The situation we have today is, therefore, profoundly anomalous: a volunteer army composed of high quality individuals, who also are highly regarded within the general society. That relatively few graduates of the Ivy League are represented in the ranks of either the officer corps or enlisted men seems a quibble, when one considers this.
The truth is, for the first time in American history, the military really does resemble the society whence it comes. In two studies called “Who Bears the Burden” conducted several years apart, the Heritage Foundation discovered that the demographic makeup of the military mirrors almost exactly that of the general population. The myth that the ranks are filled with poor whites and minorities “who cannot find work”, along with its corollary that the elite do not serve, is graphically disproven.

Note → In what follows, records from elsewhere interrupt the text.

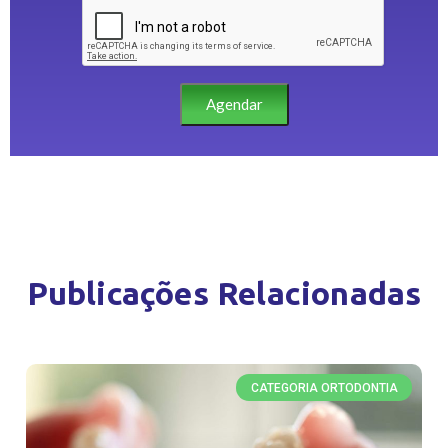
Agendar
Publicações Relacionadas
CATEGORIA ORTODONTIA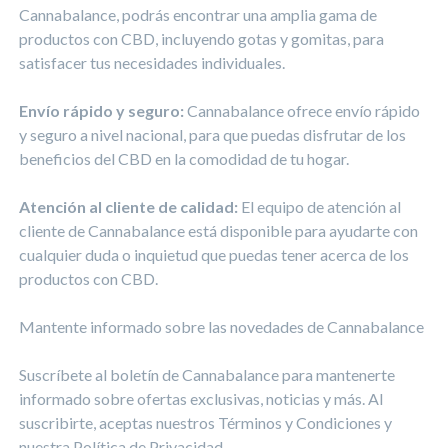
Cannabalance, podrás encontrar una amplia gama de
productos con CBD, incluyendo gotas y gomitas, para
satisfacer tus necesidades individuales.
Envío rápido y seguro:
Cannabalance ofrece envío rápido
y seguro a nivel nacional, para que puedas disfrutar de los
beneficios del CBD en la comodidad de tu hogar.
Atención al cliente de calidad:
El equipo de atención al
cliente de Cannabalance está disponible para ayudarte con
cualquier duda o inquietud que puedas tener acerca de los
productos con CBD.
Mantente informado sobre las novedades de Cannabalance
Suscríbete al boletín de Cannabalance para mantenerte
informado sobre ofertas exclusivas, noticias y más. Al
suscribirte, aceptas nuestros Términos y Condiciones y
nuestra Política de Privacidad.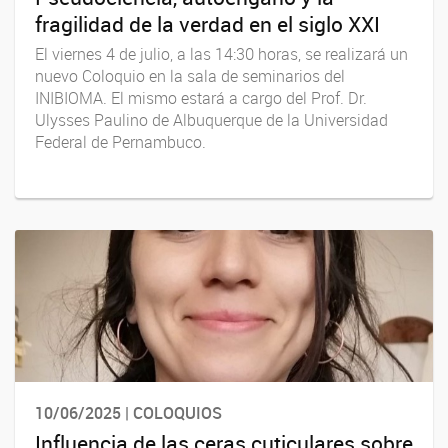
fragilidad de la verdad en el siglo XXI
El viernes 4 de julio, a las 14:30 horas, se realizará un
nuevo Coloquio en la sala de seminarios del
INIBIOMA. El mismo estará a cargo del Prof. Dr.
Ulysses Paulino de Albuquerque de la Universidad
Federal de Pernambuco.
10/06/2025 | COLOQUIOS
Influencia de las ceras cuticulares sobre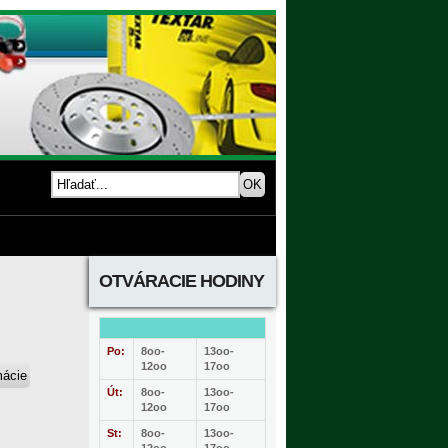
OTVÁRACIE HODINY
Po:
8oo-
13oo-
12oo
17oo
Út:
8oo-
13oo-
12oo
17oo
St:
8oo-
13oo-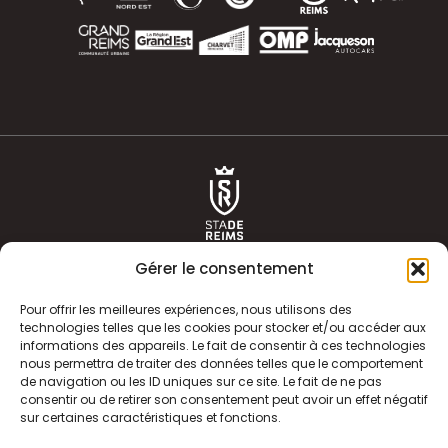
Gérer le consentement
Pour offrir les meilleures expériences, nous utilisons des
technologies telles que les cookies pour stocker et/ou accéder aux
informations des appareils. Le fait de consentir à ces technologies
ACTUALITÉS
HISTOIRE
nous permettra de traiter des données telles que le comportement
de navigation ou les ID uniques sur ce site. Le fait de ne pas
CLUB
ÉQUIPE PREMIERE
consentir ou de retirer son consentement peut avoir un effet négatif
sur certaines caractéristiques et fonctions.
SDR TV
BILLETTERIE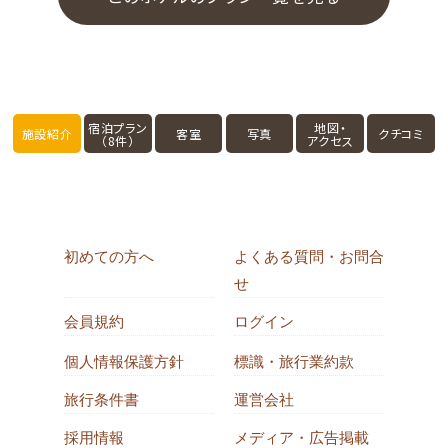
宿泊プラン
地図・
施設紹介
客室
写真
クチコミ
（8件）
アクセス
初めての方へ
よくある質問・お問合
せ
会員規約
ログイン
個人情報保護方針
標識・旅行業約款
旅行条件書
運営会社
採用情報
メディア・広告掲載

In fact, the studies showed that the top income quintile (i.e., the richest) is slightly over-represented in the military, while the bottom quintile (i.e., the poorest) is slightly under-represented, while the middle quintiles are proportionally represented.
If there is a distinction within the military, it is regional, not socio-economic: the South and Southwest are very heavily over-represented, while the Northeast and Pacific Coast are heavily under-represented. The true correlation seems to be political–conservative “red” states provide the bulk of military recruits, while the deepest of liberal “blue” states provide the fewest.
As to the draft, what would be the point of restoring it? The era of mass armies is over, and modern military tactics and technology are too complex to be instilled in unwilling conscripts who are in uniform for just a couple of years. The proficiency and discipline needed to wage both modern, high-technology, high-intensity combined arms warfare and low-intensity, low-technology counter-insurgency operations can only be found in long-serving professionals.
Because the number of recruits needed each year is so small, a restored draft would call up only a fraction of the available 18-year old manpower (which begs the question of 18-year old woman power, but that’s another issue). So, one can expect a very high number of deferments and exemptions would be offered, and the world being what it is, these would mostly go to those enrolled in college or otherwise capable of gaming the system. At the end of the day, those swept up would be those incapable of finding an excuse to be excused–the poor and minorities. Thus, the military would come to look less like the country as a whole–but it would look more like the stereotype of what the liberal media believes about the military.
And, overall, the military would be much less combat effective than it is today, which is of course, the bottom line: the military exists only to deter aggressors and fight the country’s wars, not to bring about social transformation or raise awareness of anything.